Dem Gericht zufolge verstößt zwar das staatliche Monopol für Sportwetten gegen das Grundrecht auf Berufsfreiheit und gegen das europäische Recht auf Dienstleistungsfreiheit. Jedoch seien diese beiden Verstöße für eine Übergangsfrist hinzunehmen, hieß es. Das Sportwettenmonopol müsse zum Schutz der Gemeinschaft vor Spielsucht übergangsweise Anwendung finden, bis es so ausgestaltet sei, dass es mit dem Europarecht übereinstimme. Das Gericht gehe von einer befristeten Weitergeltung des Monopols bis zum Jahresende aus.

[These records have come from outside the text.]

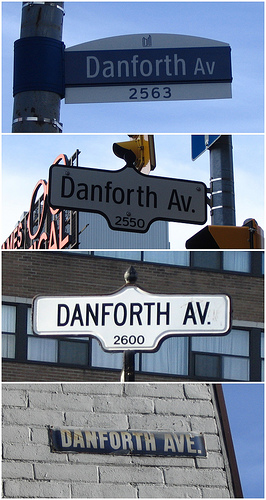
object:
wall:
[1, 384, 233, 498]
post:
[14, 1, 64, 135]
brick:
[0, 407, 63, 429]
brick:
[63, 410, 132, 435]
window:
[191, 327, 251, 360]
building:
[1, 252, 263, 379]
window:
[3, 301, 25, 365]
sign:
[65, 34, 234, 105]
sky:
[222, 382, 260, 499]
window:
[256, 330, 264, 379]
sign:
[45, 426, 207, 464]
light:
[114, 142, 136, 165]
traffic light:
[111, 132, 158, 175]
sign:
[49, 161, 208, 236]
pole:
[210, 134, 238, 226]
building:
[3, 384, 235, 497]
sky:
[0, 132, 263, 253]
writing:
[163, 432, 197, 456]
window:
[26, 308, 59, 364]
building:
[6, 191, 166, 249]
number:
[114, 212, 147, 229]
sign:
[30, 283, 229, 355]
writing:
[58, 301, 209, 329]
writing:
[59, 172, 196, 219]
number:
[113, 333, 147, 345]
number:
[128, 83, 173, 102]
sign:
[3, 150, 91, 252]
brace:
[204, 174, 234, 187]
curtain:
[93, 342, 126, 370]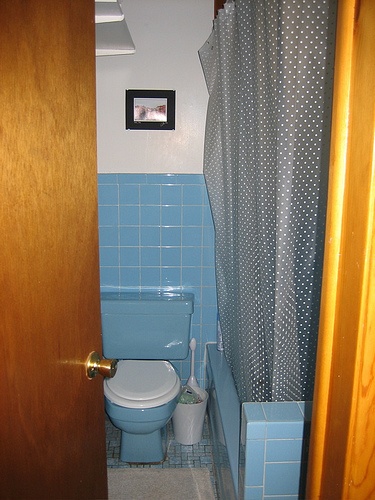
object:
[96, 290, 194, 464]
toilet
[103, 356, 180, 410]
lid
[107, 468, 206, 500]
mat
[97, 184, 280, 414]
floor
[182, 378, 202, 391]
container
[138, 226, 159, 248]
tile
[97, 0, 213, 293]
wall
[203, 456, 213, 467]
tile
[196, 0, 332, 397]
curtain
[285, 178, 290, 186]
polka dots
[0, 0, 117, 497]
door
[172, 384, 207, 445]
trash can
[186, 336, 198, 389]
brush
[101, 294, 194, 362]
tank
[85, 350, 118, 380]
knob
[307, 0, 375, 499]
frame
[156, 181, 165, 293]
grout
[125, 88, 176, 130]
picture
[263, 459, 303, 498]
tiles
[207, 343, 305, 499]
tub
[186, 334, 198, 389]
handle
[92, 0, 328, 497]
bathroom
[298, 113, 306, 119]
polka dot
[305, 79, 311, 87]
polka dot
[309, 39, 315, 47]
polka dot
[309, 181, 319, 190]
polka dot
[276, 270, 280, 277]
polka dot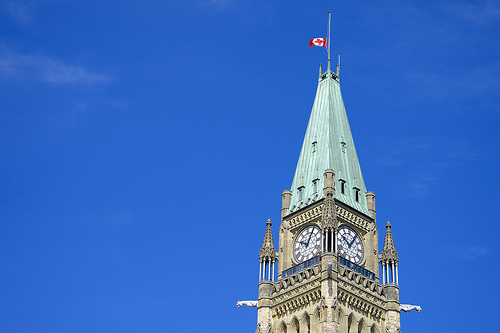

Nach einem Urteil des Bundesverfassungsgerichts vom März 2006 müssen die Bundesländer bis Ende 2007 die Sportwetten-Regelung überarbeiten. Laut den Karlsruher Richtern darf das staatliche Monopol nur dann bestehen bleiben, wenn die Lotterieverwaltungen vor Suchtgefahren des Wettens warnen. Sachsen sei dieser Aufforderung bereits nachgekommen, erkannte das OVG an. Zudem sei das Angebot staatlicher Wettveranstaltungen nicht erweitert worden.
Zwei weitere Entscheidungen, darunter eine zum Sportwettenanbieter Bwin, stehen laut einem Gerichtssprecher in Bautzen noch aus.